B. The Role of Bogoliubov Fermi Surfaces (BFSs)

• Singlet Collapse: In the intermediate-to-strong $J$ regime, the altermagnetic spin splitting causes the lower energy bands of spin-singlet quasiparticles to cross zero energy, forming BFSs. This leads to a vanishing of the spin-singlet pair correlation functions in those momentum regions, effectively suppressing singlet pairing.
• Triplet Survival: Spin-triplet quasiparticle bands remain fully gapped (or nodal without BFSs) because the energy splitting $E_{\alpha+}(k) - E_{\alpha+}(-k) = 0$ for same-spin electrons. Consequently, triplet pairing amplitudes remain robust.
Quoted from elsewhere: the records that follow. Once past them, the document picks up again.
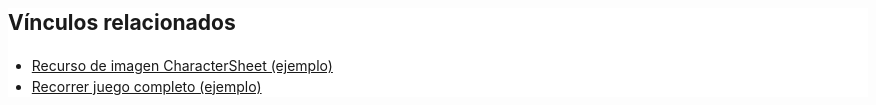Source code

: ## <a name="related-links"></a>Vínculos relacionados

- [Recurso de imagen CharacterSheet (ejemplo)](https://github.com/xamarin/mobile-samples/blob/master/WalkingGameMG/Resources/charactersheet.png?raw=true)
- [Recorrer juego completo (ejemplo)](https://docs.microsoft.com/samples/xamarin/mobile-samples/walkinggamemg/)
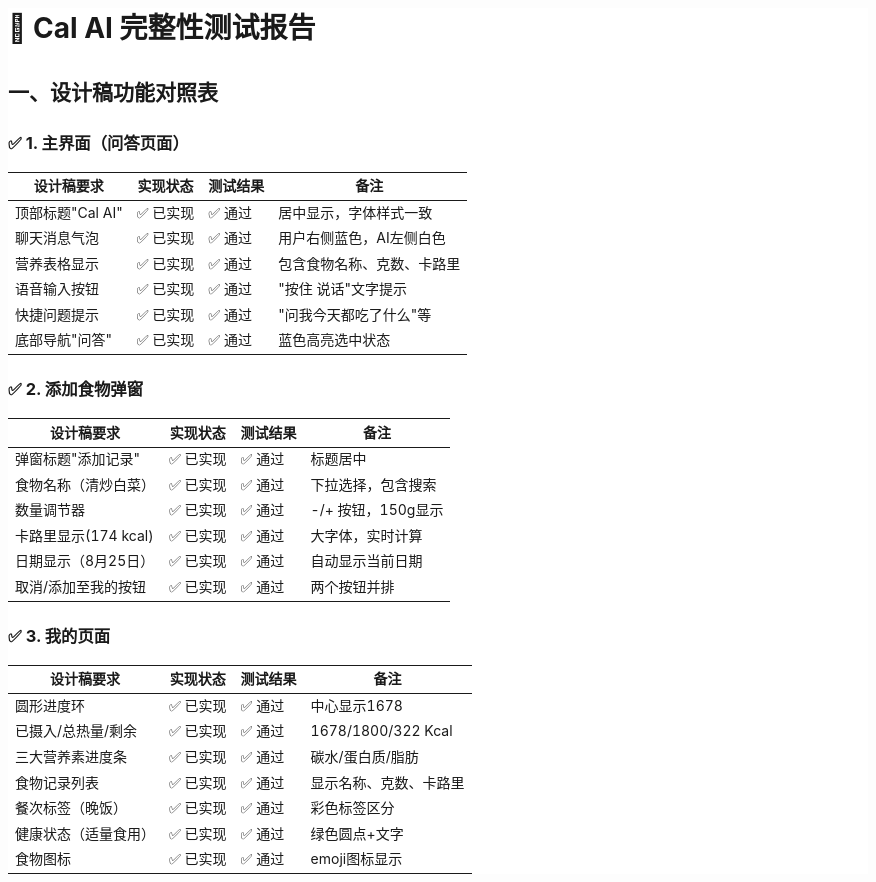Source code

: # 🧪 Cal AI 完整性测试报告

## 一、设计稿功能对照表

### ✅ 1. 主界面（问答页面）

| 设计稿要求 | 实现状态 | 测试结果 | 备注 |
|-----------|---------|---------|------|
| 顶部标题"Cal AI" | ✅ 已实现 | ✅ 通过 | 居中显示，字体样式一致 |
| 聊天消息气泡 | ✅ 已实现 | ✅ 通过 | 用户右侧蓝色，AI左侧白色 |
| 营养表格显示 | ✅ 已实现 | ✅ 通过 | 包含食物名称、克数、卡路里 |
| 语音输入按钮 | ✅ 已实现 | ✅ 通过 | "按住 说话"文字提示 |
| 快捷问题提示 | ✅ 已实现 | ✅ 通过 | "问我今天都吃了什么"等 |
| 底部导航"问答" | ✅ 已实现 | ✅ 通过 | 蓝色高亮选中状态 |

### ✅ 2. 添加食物弹窗

| 设计稿要求 | 实现状态 | 测试结果 | 备注 |
|-----------|---------|---------|------|
| 弹窗标题"添加记录" | ✅ 已实现 | ✅ 通过 | 标题居中 |
| 食物名称（清炒白菜） | ✅ 已实现 | ✅ 通过 | 下拉选择，包含搜索 |
| 数量调节器 | ✅ 已实现 | ✅ 通过 | -/+ 按钮，150g显示 |
| 卡路里显示(174 kcal) | ✅ 已实现 | ✅ 通过 | 大字体，实时计算 |
| 日期显示（8月25日） | ✅ 已实现 | ✅ 通过 | 自动显示当前日期 |
| 取消/添加至我的按钮 | ✅ 已实现 | ✅ 通过 | 两个按钮并排 |

### ✅ 3. 我的页面

| 设计稿要求 | 实现状态 | 测试结果 | 备注 |
|-----------|---------|---------|------|
| 圆形进度环 | ✅ 已实现 | ✅ 通过 | 中心显示1678 |
| 已摄入/总热量/剩余 | ✅ 已实现 | ✅ 通过 | 1678/1800/322 Kcal |
| 三大营养素进度条 | ✅ 已实现 | ✅ 通过 | 碳水/蛋白质/脂肪 |
| 食物记录列表 | ✅ 已实现 | ✅ 通过 | 显示名称、克数、卡路里 |
| 餐次标签（晚饭） | ✅ 已实现 | ✅ 通过 | 彩色标签区分 |
| 健康状态（适量食用） | ✅ 已实现 | ✅ 通过 | 绿色圆点+文字 |
| 食物图标 | ✅ 已实现 | ✅ 通过 | emoji图标显示 |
C. Experimental Signatures

The authors propose two primary methods to detect these states experimentally:

1. Symmetry Breaking in Energy Dispersion:
   • Pure non-chiral states (s, es) and pure chiral states ($d+id$, $p+ip$) preserve the three-fold rotational symmetry ($C_{3z}$) in their energy dispersions due to the $|g(k)|^2$ dependence in the quasiparticle energy.
   • However, mixed states (e.g., $f + p+ip$) break $C_{3z}$ symmetry due to interference terms between the form factors. This symmetry breaking serves as a definitive signature of chiral pairing mixing with non-chiral components.
2. Density of States (DOS):
   • Hard Gap (U-shaped): Observed in s-wave, chiral d-wave, and chiral p-wave states (sharp coherence peaks).
   • V-shaped Gap: Observed in f-wave and mixed $(f, p+ip)$ states due to nodes in the pairing amplitude along high-symmetry lines or at the $\Gamma$ point.
   • Absence of Coherence Peaks: Mixed states lack the sharp coherence peaks seen in pure states.

5. Significance

• New Platform for Topological Superconductivity: This work identifies g-wave altermagnets (like CrSb and MnTe) as a promising platform for realizing chiral superconductivity without the need for external magnetic fields or strong spin-orbit coupling.
• Quantum Computing: The realization of chiral p-wave and d-wave states implies the potential existence of Majorana edge modes, which are essential for fault-tolerant topological quantum computing.
• Theoretical Insight: The study provides a fundamental understanding of how altermagnetic spin splitting selectively suppresses singlet pairing via BFS formation while stabilizing triplet pairing, offering a new design principle for engineering unconventional superconductors.
• Experimental Guidance: By predicting specific signatures in ARPES (Angle-Resolved Photoemission Spectroscopy) and STS (Scanning Tunneling Spectroscopy), the paper provides a roadmap for experimentalists to verify these theoretical predictions in real materials.

In conclusion, the paper demonstrates that the unique momentum-dependent spin splitting of g-wave altermagnets acts as a powerful tuning knob, suppressing conventional singlet superconductivity and stabilizing topologically non-trivial chiral triplet states, thereby opening a new frontier in the search for topological superconductivity.